- _Input for this task_

----------

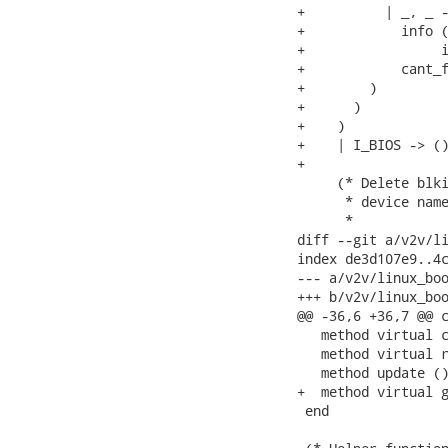
+          | _, _ -
+            info (
+                 i
+            cant_f
+        )

+      )

+    )

+    | I_BIOS -> ()
+

     (* Delete blki
      * device name
      *

diff --git a/v2v/li
index de3d107e9..4c
--- a/v2v/linux_boo
+++ b/v2v/linux_boo
@@ -36,6 +36,7 @@ c
   method virtual c
   method virtual r
   method update ()
+  method virtual g
 end
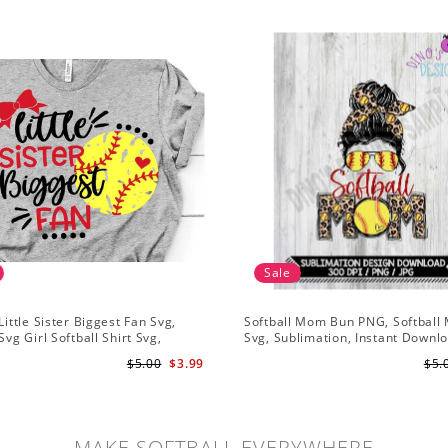
Sale
Little Sister Biggest Fan Svg,
Softball Mom Bun PNG, Softbal
Svg Girl Softball Shirt Svg,
Svg, Sublimation, Instant Downl
istressed Svg File for Cricut &
$5.00
$3.99
$5.
te Png
MAKE SOFTBALL EVERYWHERE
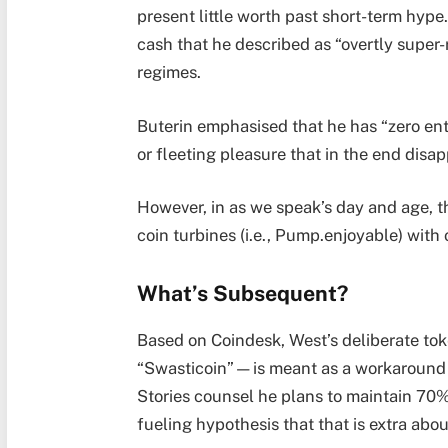
present little worth past short-term hyp
cash that he described as “overtly super-
regimes.
Buterin emphasised that he has “zero ent
or fleeting pleasure that in the end disap
However, in as we speak’s day and age, 
coin turbines (i.e., Pump.enjoyable) with 
What’s Subsequent?
Based on Coindesk, West’s deliberate t
“Swasticoin”—is meant as a workaround for
Stories counsel he plans to maintain 70% 
fueling hypothesis that that is extra abo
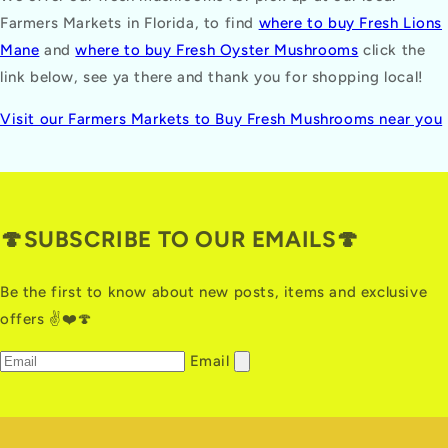
Farmers Markets in Florida, to find
where to buy Fresh Lions
Mane
and
where to buy Fresh Oyster Mushrooms
click the
link below, see ya there and thank you for shopping local!
Visit our Farmers Markets to Buy Fresh Mushrooms near you
🍄SUBSCRIBE TO OUR EMAILS🍄
Be the first to know about new posts, items and exclusive
offers ✌️❤️🍄
Email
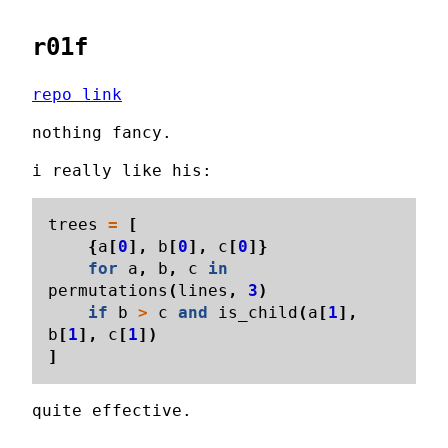
r01f
repo link
nothing fancy.
i really like his:
trees
=
[
{
a
[
0
],
b
[
0
],
c
[
0
]}
for
a
,
b
,
c
in
permutations
(
lines
,
3
)
if
b
>
c
and
is_child
(
a
[
1
],
b
[
1
],
c
[
1
])
]
quite effective.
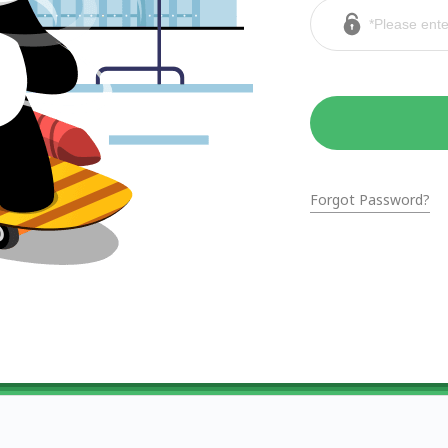
Forgot Password?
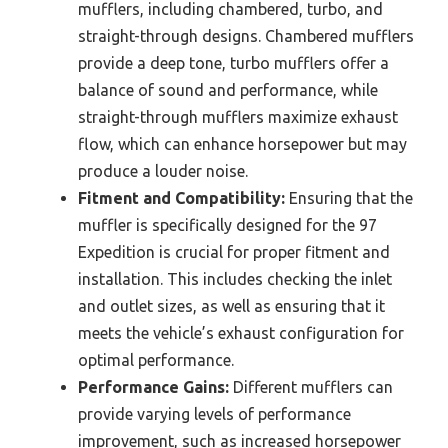
mufflers, including chambered, turbo, and
straight-through designs. Chambered mufflers
provide a deep tone, turbo mufflers offer a
balance of sound and performance, while
straight-through mufflers maximize exhaust
flow, which can enhance horsepower but may
produce a louder noise.
Fitment and Compatibility:
Ensuring that the
muffler is specifically designed for the 97
Expedition is crucial for proper fitment and
installation. This includes checking the inlet
and outlet sizes, as well as ensuring that it
meets the vehicle’s exhaust configuration for
optimal performance.
Performance Gains:
Different mufflers can
provide varying levels of performance
improvement, such as increased horsepower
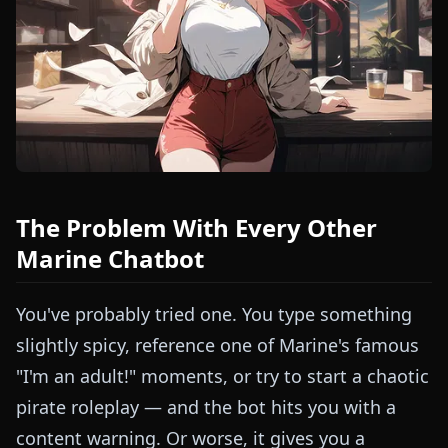
The Problem With Every Other
Marine Chatbot
You've probably tried one. You type something
slightly spicy, reference one of Marine's famous
"I'm an adult!" moments, or try to start a chaotic
pirate roleplay — and the bot hits you with a
content warning. Or worse, it gives you a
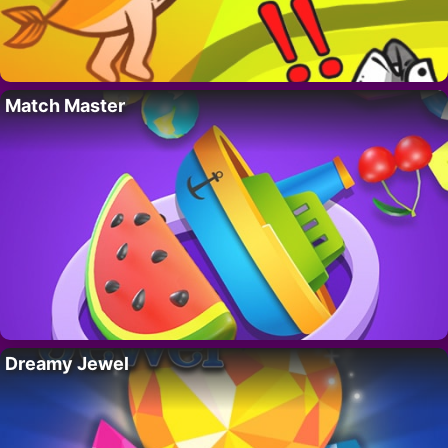
Match Master
Dreamy Jewel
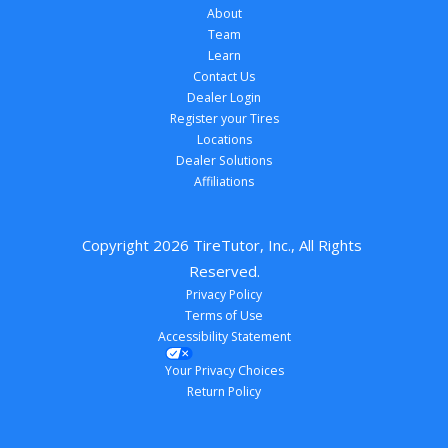
About
Team
Learn
Contact Us
Dealer Login
Register your Tires
Locations
Dealer Solutions
Affiliations
Copyright 
2026
 TireTutor, Inc., All Rights 
Reserved.
Privacy Policy
Terms of Use
Accessibility Statement
Your Privacy Choices
Return Policy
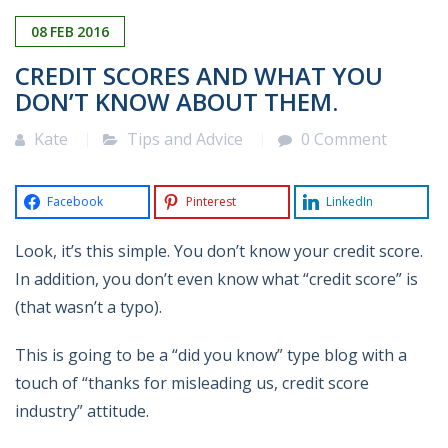
08
FEB
2016
CREDIT SCORES AND WHAT YOU
DON’T KNOW ABOUT THEM.
Kate
Tips and Advice
0 Comment
Facebook
Pinterest
LinkedIn
Look, it’s this simple. You don’t know your credit score.
In addition, you don’t even know what “credit score” is
(that wasn’t a typo).
This is going to be a “did you know” type blog with a
touch of “thanks for misleading us, credit score
industry” attitude.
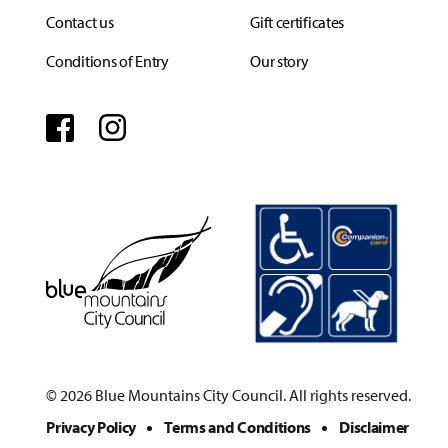
Contact us
Gift certificates
Conditions of Entry
Our story
Facebook
Instagram
© 2026 Blue Mountains City Council. All rights reserved.
Privacy Policy
Terms and Conditions
Disclaimer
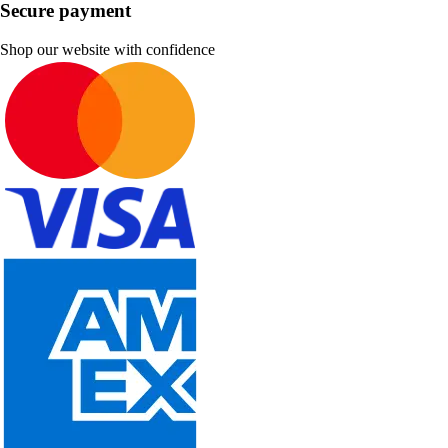
Secure payment
Shop our website with confidence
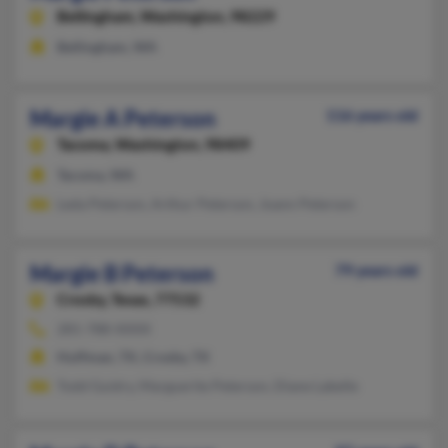
Bellingham,
Washington, 98229
Bellingham, WA
Margie A Peterson
116 years old
Tacoma,
Washington, 98409
Tacoma, WA
Leda Peterson, Arthur Peterson, Joann Peterson
Margie B Peterson
79 years old
Crosby,
Texas, 77532
281-788-XXXX
Huffman, TX, Crosby, TX
Todd Guidry, Marguerite Peterson, Diane Labelle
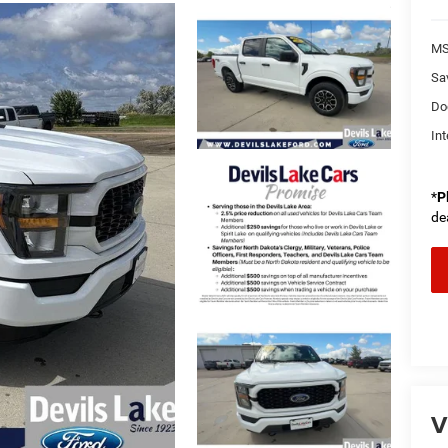
MS
Sa
Do
Int
*
P
de
V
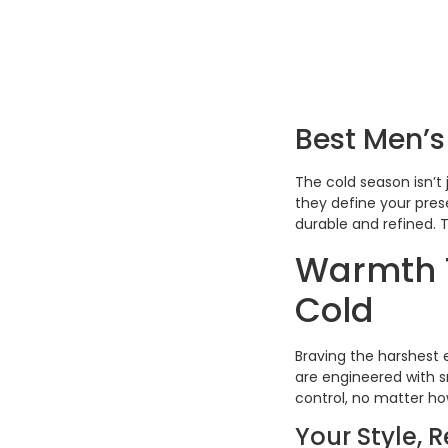
Best Men’s
The cold season isn’t 
they define your pres
durable and refined. T
Warmth T
Cold
Braving the harshest 
are engineered with s
control, no matter h
Your Style, 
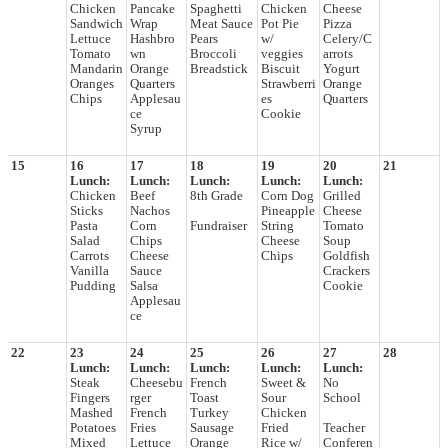
Chicken
Pancake
Spaghetti
Chicken
Cheese
Sandwich
Wrap
Meat Sauce
Pot Pie
Pizza
Lettuce
Hashbro
Pears
w/
Celery/C
Tomato
wn
Broccoli
veggies
arrots
Mandarin
Orange
Breadstick
Biscuit
Yogurt
Oranges
Quarters
Strawberri
Orange
Chips
Applesau
es
Quarters
ce
Cookie
Syrup
15
16
17
18
19
20
21
Lunch:
Lunch:
Lunch:
Lunch:
Lunch:
Chicken
Beef
8th Grade
Corn Dog
Grilled
Sticks
Nachos
Pineapple
Cheese
Pasta
Corn
Fundraiser
String
Tomato
Salad
Chips
Cheese
Soup
Carrots
Cheese
Chips
Goldfish
Vanilla
Sauce
Crackers
Pudding
Salsa
Cookie
Applesau
ce
22
23
24
25
26
27
28
Lunch:
Lunch:
Lunch:
Lunch:
Lunch:
Steak
Cheesebu
French
Sweet &
No
Fingers
rger
Toast
Sour
School
Mashed
French
Turkey
Chicken
Potatoes
Fries
Sausage
Fried
Teacher
Mixed
Lettuce
Orange
Rice w/
Conferen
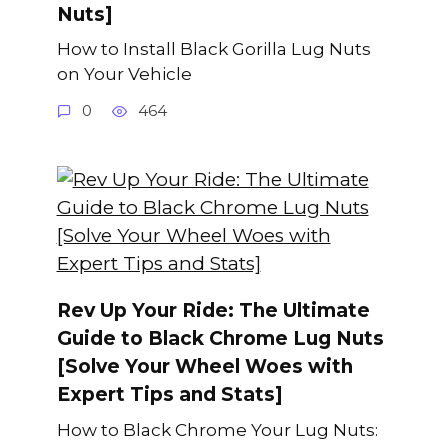
Nuts]
How to Install Black Gorilla Lug Nuts
on Your Vehicle
0
464
Rev Up Your Ride: The Ultimate
Guide to Black Chrome Lug Nuts
[Solve Your Wheel Woes with
Expert Tips and Stats]
How to Black Chrome Your Lug Nuts:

----------

- _Exercise aim_
Transcribe the listing exactly; skip the pictures.

- _Answer_
+          | _, _ -
+            info (
+                 i
+            cant_f
+        )

+      )

+    )

+    | I_BIOS -> ()
+

     (* Delete blki
      * device name
      *

diff --git a/v2v/li
index de3d107e9..4c
--- a/v2v/linux_boo
+++ b/v2v/linux_boo
@@ -36,6 +36,7 @@ c
   method virtual c
   method virtual r
   method update ()
+  method virtual g
 end
Sale
Little Sister Biggest Fan Svg,
Softball Mom Bun PNG, Softbal
Svg Girl Softball Shirt Svg,
Svg, Sublimation, Instant Downl
istressed Svg File for Cricut &
$5.00
$3.99
$5.
te Png
MAKE SOFTBALL EVERYWHERE
present little worth past short-term hyp
cash that he described as “overtly super-
regimes.
Buterin emphasised that he has “zero ent
or fleeting pleasure that in the end disap
However, in as we speak’s day and age, 
coin turbines (i.e., Pump.enjoyable) with 
What’s Subsequent?
Based on Coindesk, West’s deliberate t
“Swasticoin”—is meant as a workaround for
Stories counsel he plans to maintain 70% 
fueling hypothesis that that is extra abo
Farmers Markets in Florida, to find
where to buy Fresh Lions
Mane
and
where to buy Fresh Oyster Mushrooms
click the
link below, see ya there and thank you for shopping local!
Visit our Farmers Markets to Buy Fresh Mushrooms near you
🍄SUBSCRIBE TO OUR EMAILS🍄
Be the first to know about new posts, items and exclusive
offers ✌️❤️🍄
Email
r01f
repo link
nothing fancy.
i really like his:
trees
=
[
{
a
[
0
],
b
[
0
],
c
[
0
]}
for
a
,
b
,
c
in
permutations
(
lines
,
3
)
if
b
>
c
and
is_child
(
a
[
1
],
b
[
1
],
c
[
1
])
]
quite effective.
Forgot Password?
mufflers, including chambered, turbo, and
straight-through designs. Chambered mufflers
provide a deep tone, turbo mufflers offer a
balance of sound and performance, while
straight-through mufflers maximize exhaust
flow, which can enhance horsepower but may
produce a louder noise.
Fitment and Compatibility:
Ensuring that the
muffler is specifically designed for the 97
Expedition is crucial for proper fitment and
installation. This includes checking the inlet
and outlet sizes, as well as ensuring that it
meets the vehicle’s exhaust configuration for
optimal performance.
Performance Gains:
Different mufflers can
provide varying levels of performance
improvement, such as increased horsepower
The Problem With Every Other
Marine Chatbot
You've probably tried one. You type something
slightly spicy, reference one of Marine's famous
"I'm an adult!" moments, or try to start a chaotic
pirate roleplay — and the bot hits you with a
content warning. Or worse, it gives you a
Match Master
Dreamy Jewel
About
Team
Learn
Contact Us
Dealer Login
Register your Tires
Locations
Dealer Solutions
Affiliations
Copyright 
2026
 TireTutor, Inc., All Rights 
Reserved.
Privacy Policy
Terms of Use
Accessibility Statement
Your Privacy Choices
Return Policy
08
FEB
2016
CREDIT SCORES AND WHAT YOU
DON’T KNOW ABOUT THEM.
Kate
Tips and Advice
0 Comment
Facebook
Pinterest
LinkedIn
Look, it’s this simple. You don’t know your credit score.
In addition, you don’t even know what “credit score” is
(that wasn’t a typo).
This is going to be a “did you know” type blog with a
touch of “thanks for misleading us, credit score
industry” attitude.
Contact us
Gift certificates
Conditions of Entry
Our story
Facebook
Instagram
© 2026 Blue Mountains City Council. All rights reserved.
Privacy Policy
Terms and Conditions
Disclaimer
Secure payment
Shop our website with confidence
Bellingham,
Washington, 98229
Bellingham, WA
Margie A Peterson
116 years old
Tacoma,
Washington, 98409
Tacoma, WA
Leda Peterson, Arthur Peterson, Joann Peterson
Margie B Peterson
79 years old
Crosby,
Texas, 77532
281-788-XXXX
Huffman, TX, Crosby, TX
Todd Guidry, Marguerite Peterson, Diane Labelle
MS
Sa
Do
Int
*
P
de
V
Best Men’s
The cold season isn’t 
they define your pres
durable and refined. T
Warmth T
Cold
Braving the harshest 
are engineered with s
control, no matter h
Your Style, 
Chicken
Pancake
Spaghetti
Chicken
Cheese
Sandwich
Wrap
Meat Sauce
Pot Pie
Pizza
Lettuce
Hashbro
Pears
w/
Celery/C
Tomato
wn
Broccoli
veggies
arrots
Mandarin
Orange
Breadstick
Biscuit
Yogurt
Oranges
Quarters
Strawberri
Orange
Chips
Applesau
es
Quarters
ce
Cookie
Syrup
15
16
17
18
19
20
21
Lunch:
Lunch:
Lunch:
Lunch:
Lunch:
Chicken
Beef
8th Grade
Corn Dog
Grilled
Sticks
Nachos
Pineapple
Cheese
Pasta
Corn
Fundraiser
String
Tomato
Salad
Chips
Cheese
Soup
Carrots
Cheese
Chips
Goldfish
Vanilla
Sauce
Crackers
Pudding
Salsa
Cookie
Applesau
ce
22
23
24
25
26
27
28
Lunch:
Lunch:
Lunch:
Lunch:
Lunch:
Steak
Cheesebu
French
Sweet &
No
Fingers
rger
Toast
Sour
School
Mashed
French
Turkey
Chicken
Potatoes
Fries
Sausage
Fried
Teacher
Mixed
Lettuce
Orange
Rice w/
Conferen
Nuts]
How to Install Black Gorilla Lug Nuts
on Your Vehicle
0
464
Rev Up Your Ride: The Ultimate
Guide to Black Chrome Lug Nuts
[Solve Your Wheel Woes with
Expert Tips and Stats]
How to Black Chrome Your Lug Nuts:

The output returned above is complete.